Allein die Länge des Neubaus sprengt Wahrnehmung und Maßstab: 41 Meter weit erstrecken sich Decken- und Bodenplatte über das Grundstück hin aus. Stabilisiert wird die Konstruktion, die an beiden Enden über sieben Meter auskragt und über dem Erdboden schwebt, durch Längsträger, die das weithin sichtbare Rückgrat des Hauses bilden. Das Grundgerüst formen ein Treppenkern und vier Wände, die das Gebäude tragen: Letztere bilden im Erdgeschoss drei Schlafzimmer und im Obergeschoss ein Bad aus.
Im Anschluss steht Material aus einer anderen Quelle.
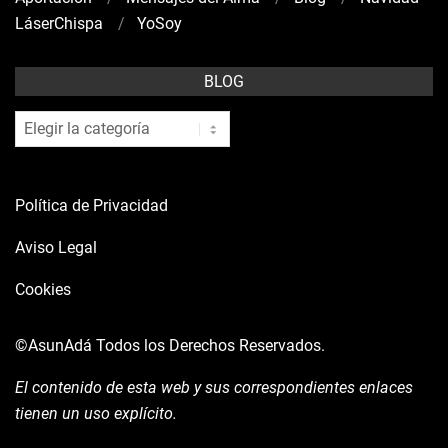
LáserChispa
YoSoy
BLOG
blog
Política de Privacidad
Aviso Legal
Cookies
©AsunAdá
Todos los Derechos Reservados.
El contenido de esta web y sus correspondientes enlaces
tienen un uso explícito.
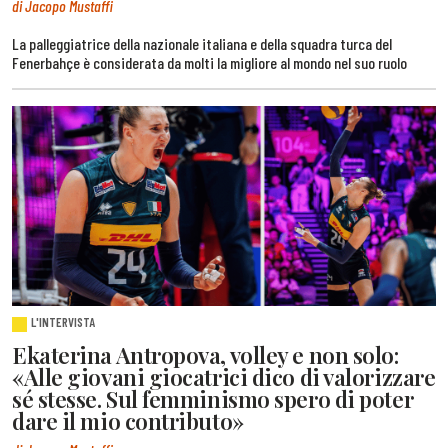
di Jacopo Mustaffi
La palleggiatrice della nazionale italiana e della squadra turca del
Fenerbahçe è considerata da molti la migliore al mondo nel suo ruolo
L'INTERVISTA
Ekaterina Antropova, volley e non solo:
«Alle giovani giocatrici dico di valorizzare
sé stesse. Sul femminismo spero di poter
dare il mio contributo»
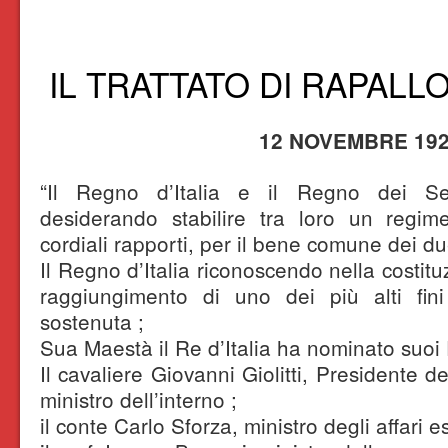
IL TRATTATO DI RAPALL
12 NOVEMBRE 19
“Il Regno d’Italia e il Regno dei Se
desiderando stabilire tra loro un regim
cordiali rapporti, per il bene comune dei du
Il Regno d’Italia riconoscendo nella costituz
raggiungimento di uno dei più alti fin
sostenuta ;
Sua Maestà il Re d’Italia ha nominato suoi 
Il cavaliere Giovanni Giolitti, Presidente de
ministro dell’interno ;
il conte Carlo Sforza, ministro degli affari es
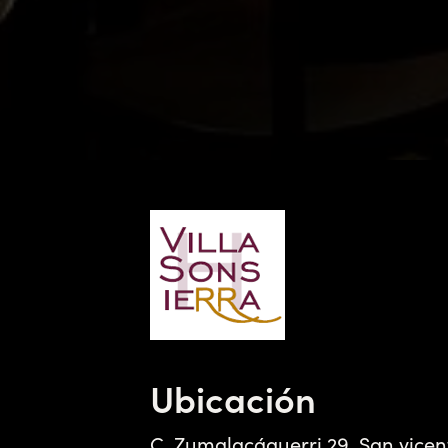
Ubicación
C. Zumalacáguerri 29, San vicen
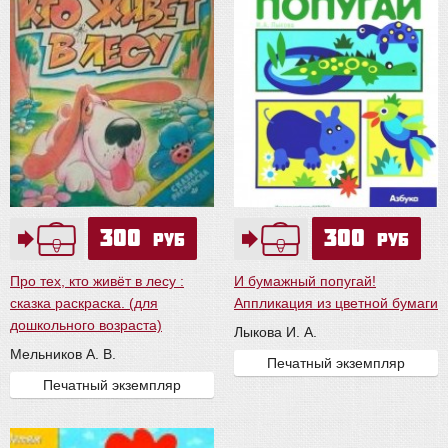
300
300
руб
руб
Про тех, кто живёт в лесу :
И бумажный попугай!
сказка раскраска. (для
Аппликация из цветной бумаги
дошкольного возраста)
Лыкова И. А.
Мельников А. В.
Печатный экземпляр
Печатный экземпляр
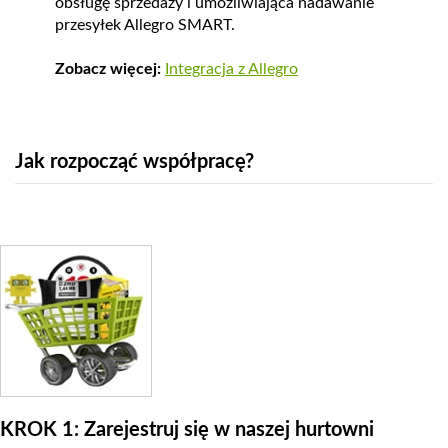
obsługę sprzedaży i umożliwiająca nadawanie
przesyłek Allegro SMART.
Zobacz więcej:
Integracja z Allegro
Jak rozpocząć współpracę?
KROK 1: Zarejestruj się w naszej hurtowni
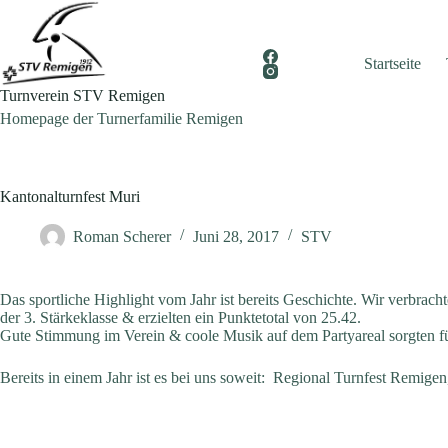
Zum
Inhalt
springen
Startseite
Turnverein STV Remigen
Homepage der Turnerfamilie Remigen
Kantonalturnfest Muri
Roman Scherer
Juni 28, 2017
STV
Das sportliche Highlight vom Jahr ist bereits Geschichte. Wir verbrac
der 3. Stärkeklasse & erzielten ein Punktetotal von 25.42.
Gute Stimmung im Verein & coole Musik auf dem Partyareal sorgten f
Bereits in einem Jahr ist es bei uns soweit: Regional Turnfest Remigen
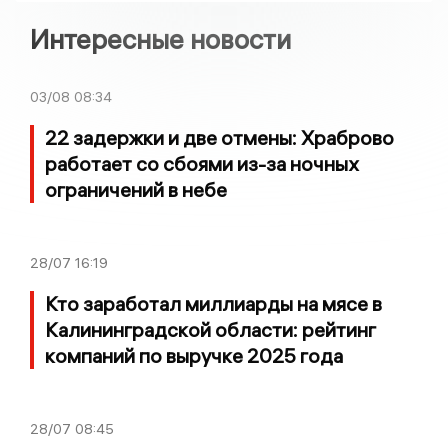
Интересные новости
03/08
08:34
22 задержки и две отмены: Храброво
работает со сбоями из-за ночных
ограничений в небе
28/07
16:19
Кто заработал миллиарды на мясе в
Калининградской области: рейтинг
компаний по выручке 2025 года
28/07
08:45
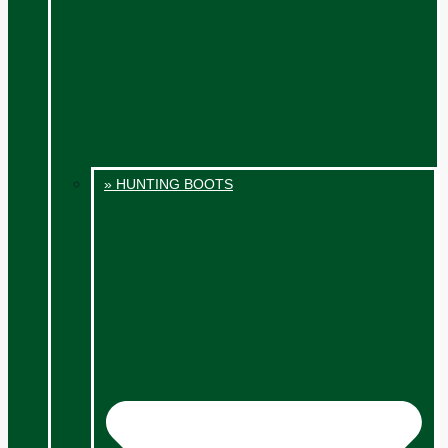
» HUNTING BOOTS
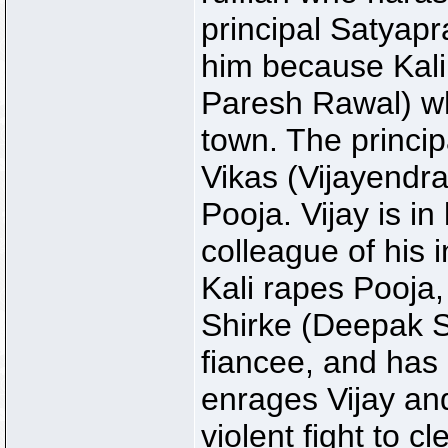
principal Satyapr
him because Kali 
Paresh Rawal) wh
town. The princi
Vikas (Vijayendra
Pooja. Vijay is in
colleague of his 
Kali rapes Pooja,
Shirke (Deepak S
fiancee, and has 
enrages Vijay an
violent fight to cl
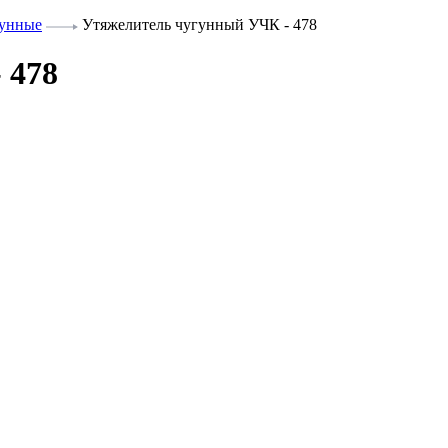
гунные
Утяжелитель чугунный УЧК - 478
 478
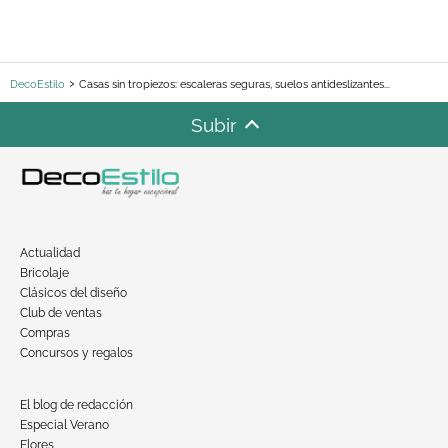
DecoEstilo
Casas sin tropiezos: escaleras seguras, suelos antideslizantes...
Subir
Actualidad
Bricolaje
Clásicos del diseño
Club de ventas
Compras
Concursos y regalos
El blog de redacción
Especial Verano
Flores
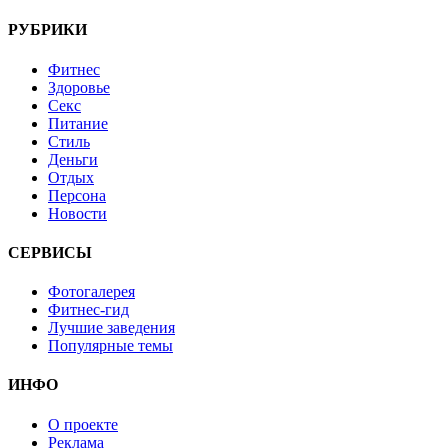
РУБРИКИ
Фитнес
Здоровье
Секс
Питание
Стиль
Деньги
Отдых
Персона
Новости
СЕРВИСЫ
Фотогалерея
Фитнес-гид
Лучшие заведения
Популярные темы
ИНФО
О проекте
Реклама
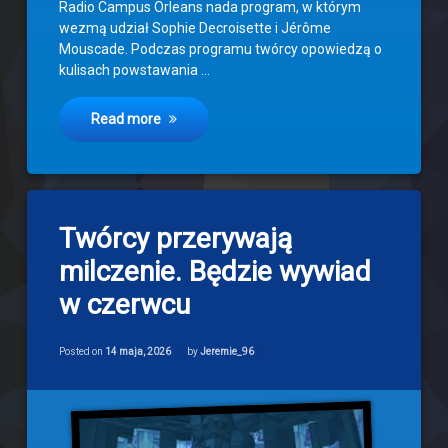
Radio Campus Orleans nada program, w którym
wezmą udział Sophie Decroisette i Jérôme
Mouscade. Podczas programu twórcy opowiedzą o
kulisach powstawania …
Read more
1
Twórcy przerywają
komentarz
do
milczenie. Będzie wywiad
Twórcy
przerywają
w czerwcu
milczenie.
Będzie
wywiad
Categories:
Updated on
14 maja, 2026
Newsy
Posted on
14 maja, 2026
by
Jeremie_96
w
czerwcu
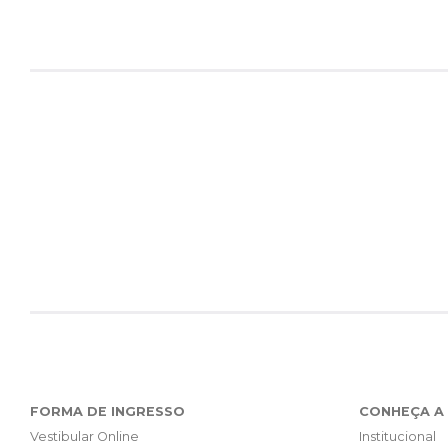
FORMA DE INGRESSO
CONHEÇA A 
Vestibular Online
Institucional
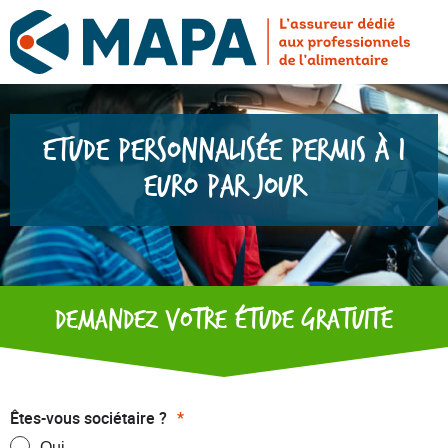
Etude personnalisée Permis à 1
euro par jour
Demandez votre étude gratuite
Êtes-vous sociétaire ?
*
Oui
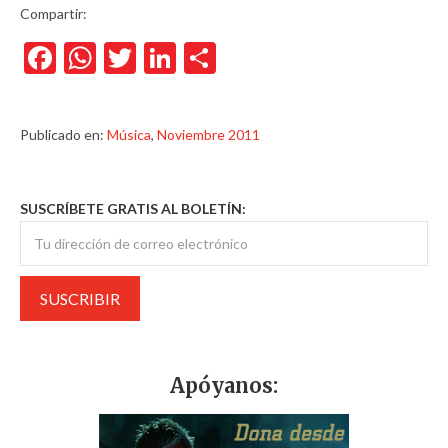
Compartir:
Facebook
WhatsApp
Twitter
LinkedIn
Compartir
Publicado en:
Música
,
Noviembre 2011
SUSCRÍBETE GRATIS AL BOLETÍN:
Apóyanos:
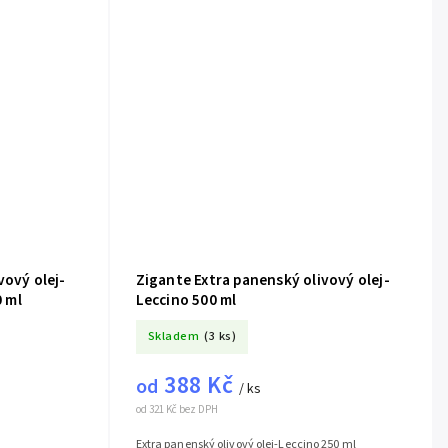
vový olej-
Zigante Extra panenský olivový olej-
0 ml
Leccino 500 ml
Skladem
(3 ks)
388 Kč
od
/ ks
od 321 Kč bez DPH
Extra panenský olivový olej-Leccino 250 ml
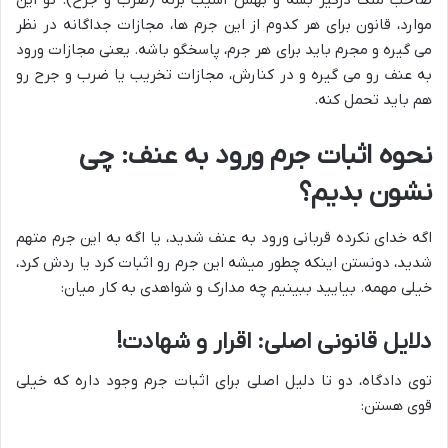
صاحب ملک درگیر بشه و بهش آسیب بزنه (ضرب و جرح). تو این
موارد، قانون برای هر کدوم از این جرم ها، مجازات جداگانه در نظر
می گیره و مجرم باید برای هر جرم، پاسخگو باشه. یعنی مجازات ورود
به عنف رو می گیره و در کنارش، مجازات تخریب یا ضرب و جرح رو
هم باید تحمل کنه.
نحوه اثبات جرم ورود به عنف: چی
نشون بدیم؟
اگه خدای نکرده قربانی ورود به عنف شدید، یا اگه به این جرم متهم
شدید، دونستن اینکه چطور میشه این جرم رو اثبات کرد یا ردش کرد،
خیلی مهمه. بیایید ببینیم چه مدارک و شواهدی به کار میان:
دلایل قانونی اصلی: اقرار و شهادت!
توی دادگاه، دو تا دلیل اصلی برای اثبات جرم وجود داره که خیلی
قوی هستن:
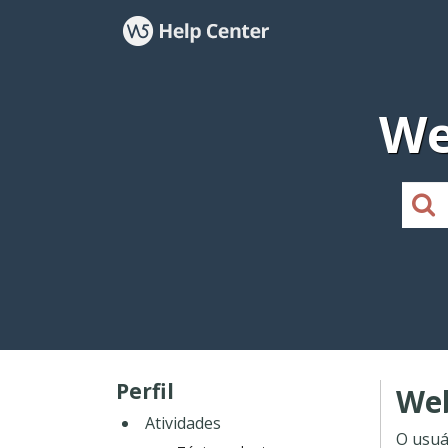
We
Perfil
Web
Atividades
O usuá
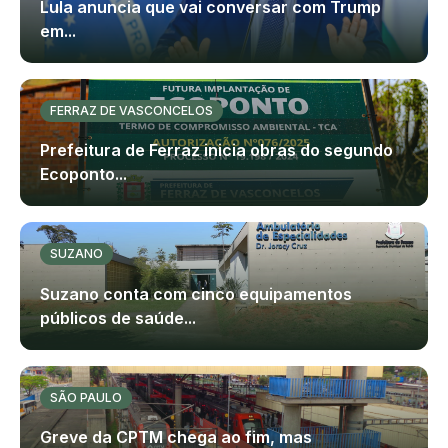
Lula anuncia que vai conversar com Trump
em...
FERRAZ DE VASCONCELOS
Prefeitura de Ferraz inicia obras do segundo
Ecoponto...
SUZANO
Suzano conta com cinco equipamentos
públicos de saúde...
SÃO PAULO
Greve da CPTM chega ao fim, mas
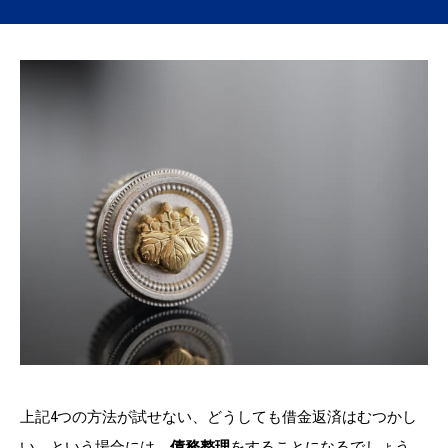
上記4つの方法が試せない、どうしても借金返済はむつかし
い、という場合には、
債務整理
をすることになるでしょう。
Das Betonvolumen, das auch die Erschließung des Hauses beinhaltet, wurde von den Architekten als weiterer, überdimensionaler Keil konzipiert, der sich quer unter den Neubau schiebt. Während er auf der einen Seite Rampe, Treppe und Eingang ausbildet, nimmt er auf der dem Meer zugewandten Seite den Pool auf. Wie auch die darüber gelegene Wohnstruktur, vereint der Unterbau Schwere und Leichtigkeit und beeindruckt durch seine pure Physis, die auf Schritt und Tritt unmittelbare Reaktionen bei Bewohnern und Besuchern hervorruft und eine optische Auseinandersetzung erfordert.



Der Eindruck von Massivität, den das Haus vermittelt, löst sich im Inneren in ein Gefühl von absoluter Offenheit auf. Anstelle den Raum durch Wände oder Einbauten zu strukturieren, beließ es der Architekt Felipe Assadi bei der puren Struktur: Konstruktion als Entwurfslösung. Nach hinten, in Richtung des Landesinneren, verschließt zwar ein vertikales Raster aus Betonbalken, das mit Schränken ausgefacht ist, den Ausblick – dafür sorgt ein in Bodenhöhe verlaufendes Fensterband für Tageslichteinfall. Die vollverglaste, zum nahen Ozean ausgerichtete Fassade und das vorgelagerte Terrassenband bieten dagegen einen unverstellten Ausblick auf die raue Natur der Küstenregion. Hier beginnt sich die Architektur dieser wirkungsvollen Wohnstruktur aufzulösen.